Objective ▸ Repeat the material verbatim. Images are excluded from the copy.

— Start Material for the task —

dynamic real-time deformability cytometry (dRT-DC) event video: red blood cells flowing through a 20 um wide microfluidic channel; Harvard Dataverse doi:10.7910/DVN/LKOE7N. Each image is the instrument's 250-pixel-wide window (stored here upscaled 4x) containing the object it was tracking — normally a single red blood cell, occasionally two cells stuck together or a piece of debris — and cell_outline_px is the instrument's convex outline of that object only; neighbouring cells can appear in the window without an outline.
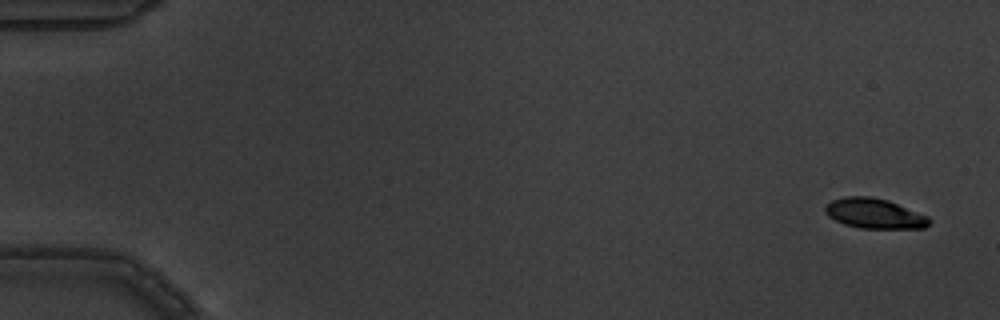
{"species": "common noctule bat (a hibernating species)", "species_latin": "Nyctalus noctula", "temperature_condition": "warm", "stored_images_in_passage": 5, "camera_frame_rate_fps": 3000, "um_per_image_px": 0.085, "animal": {"sex": "male", "body_mass_g": 19.5, "forearm_length_mm": 54.6}, "frame": {"image": 1, "passage_image": 1, "time_ms": 0.0, "image_size_px": [1000, 320], "cell_outline_px": [[932, 220], [924, 228], [860, 228], [844, 224], [828, 216], [824, 212], [824, 208], [832, 200], [844, 196], [872, 196], [888, 200], [928, 216]], "centroid_in_image_um": [74.32, 18.14], "position_along_channel_um": 10.7, "area_um2": 18.21}}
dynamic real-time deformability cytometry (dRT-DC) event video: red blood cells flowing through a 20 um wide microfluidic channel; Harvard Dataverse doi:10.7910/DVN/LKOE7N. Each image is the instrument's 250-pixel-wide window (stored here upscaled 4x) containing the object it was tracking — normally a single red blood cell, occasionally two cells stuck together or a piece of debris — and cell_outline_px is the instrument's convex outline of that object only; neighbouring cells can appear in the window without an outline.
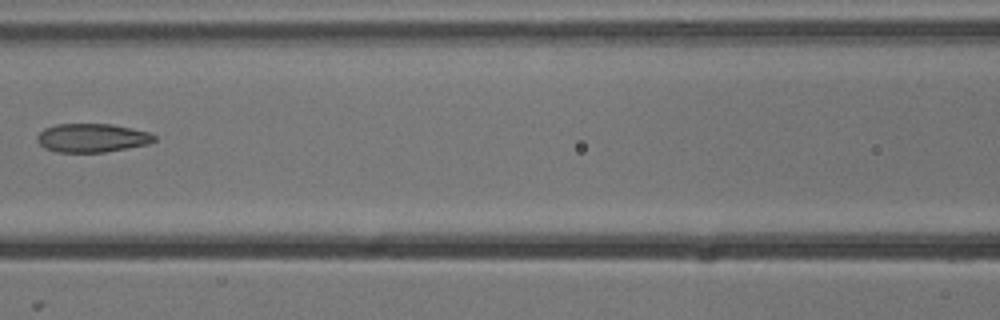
{"species": "common noctule bat (a hibernating species)", "species_latin": "Nyctalus noctula", "temperature_condition": "cold", "stored_images_in_passage": 5, "camera_frame_rate_fps": 3000, "um_per_image_px": 0.085, "animal": {"sex": "male", "body_mass_g": 13.3}, "frame": {"image": 1, "passage_image": 4, "time_ms": 1.0, "image_size_px": [1000, 320], "cell_outline_px": [[156, 140], [148, 144], [104, 152], [56, 152], [44, 148], [36, 140], [36, 136], [44, 128], [56, 124], [112, 124], [148, 132], [156, 136]], "centroid_in_image_um": [7.79, 11.72], "position_along_channel_um": 158.8, "area_um2": 19.54}}
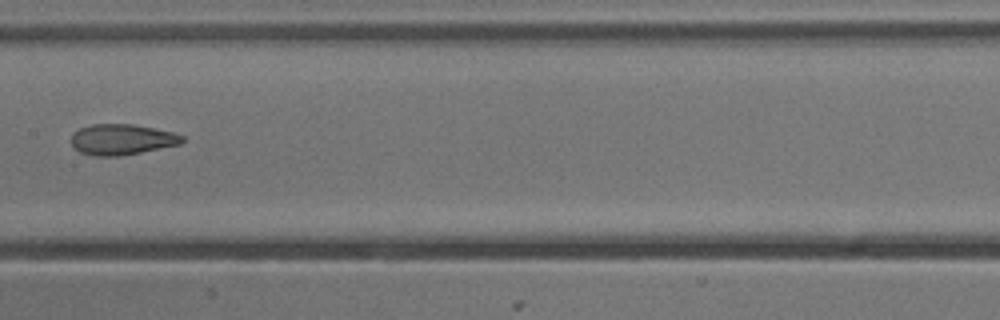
{"frame": {"image": 2, "passage_image": 5, "time_ms": 1.333, "image_size_px": [1000, 320], "cell_outline_px": [[184, 140], [180, 144], [120, 156], [92, 156], [80, 152], [72, 144], [72, 132], [80, 128], [92, 124], [132, 124], [172, 132], [184, 136]], "centroid_in_image_um": [10.33, 11.85], "position_along_channel_um": 197.1, "area_um2": 19.71}}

— End Material for the task —

Response below ▸
dynamic real-time deformability cytometry (dRT-DC) event video: red blood cells flowing through a 20 um wide microfluidic channel; Harvard Dataverse doi:10.7910/DVN/LKOE7N. Each image is the instrument's 250-pixel-wide window (stored here upscaled 4x) containing the object it was tracking — normally a single red blood cell, occasionally two cells stuck together or a piece of debris — and cell_outline_px is the instrument's convex outline of that object only; neighbouring cells can appear in the window without an outline.
{"species": "common noctule bat (a hibernating species)", "species_latin": "Nyctalus noctula", "temperature_condition": "warm", "stored_images_in_passage": 5, "camera_frame_rate_fps": 3000, "um_per_image_px": 0.085, "animal": {"sex": "male", "body_mass_g": 19.5, "forearm_length_mm": 54.6}, "frame": {"image": 1, "passage_image": 1, "time_ms": 0.0, "image_size_px": [1000, 320], "cell_outline_px": [[932, 220], [924, 228], [860, 228], [844, 224], [828, 216], [824, 212], [824, 208], [832, 200], [844, 196], [872, 196], [888, 200], [928, 216]], "centroid_in_image_um": [74.32, 18.14], "position_along_channel_um": 10.7, "area_um2": 18.21}}
dynamic real-time deformability cytometry (dRT-DC) event video: red blood cells flowing through a 20 um wide microfluidic channel; Harvard Dataverse doi:10.7910/DVN/LKOE7N. Each image is the instrument's 250-pixel-wide window (stored here upscaled 4x) containing the object it was tracking — normally a single red blood cell, occasionally two cells stuck together or a piece of debris — and cell_outline_px is the instrument's convex outline of that object only; neighbouring cells can appear in the window without an outline.
{"species": "common noctule bat (a hibernating species)", "species_latin": "Nyctalus noctula", "temperature_condition": "cold", "stored_images_in_passage": 5, "camera_frame_rate_fps": 3000, "um_per_image_px": 0.085, "animal": {"sex": "male", "body_mass_g": 13.3}, "frame": {"image": 1, "passage_image": 4, "time_ms": 1.0, "image_size_px": [1000, 320], "cell_outline_px": [[156, 140], [148, 144], [104, 152], [56, 152], [44, 148], [36, 140], [36, 136], [44, 128], [56, 124], [112, 124], [148, 132], [156, 136]], "centroid_in_image_um": [7.79, 11.72], "position_along_channel_um": 158.8, "area_um2": 19.54}}
{"frame": {"image": 2, "passage_image": 5, "time_ms": 1.333, "image_size_px": [1000, 320], "cell_outline_px": [[184, 140], [180, 144], [120, 156], [92, 156], [80, 152], [72, 144], [72, 132], [80, 128], [92, 124], [132, 124], [172, 132], [184, 136]], "centroid_in_image_um": [10.33, 11.85], "position_along_channel_um": 197.1, "area_um2": 19.71}}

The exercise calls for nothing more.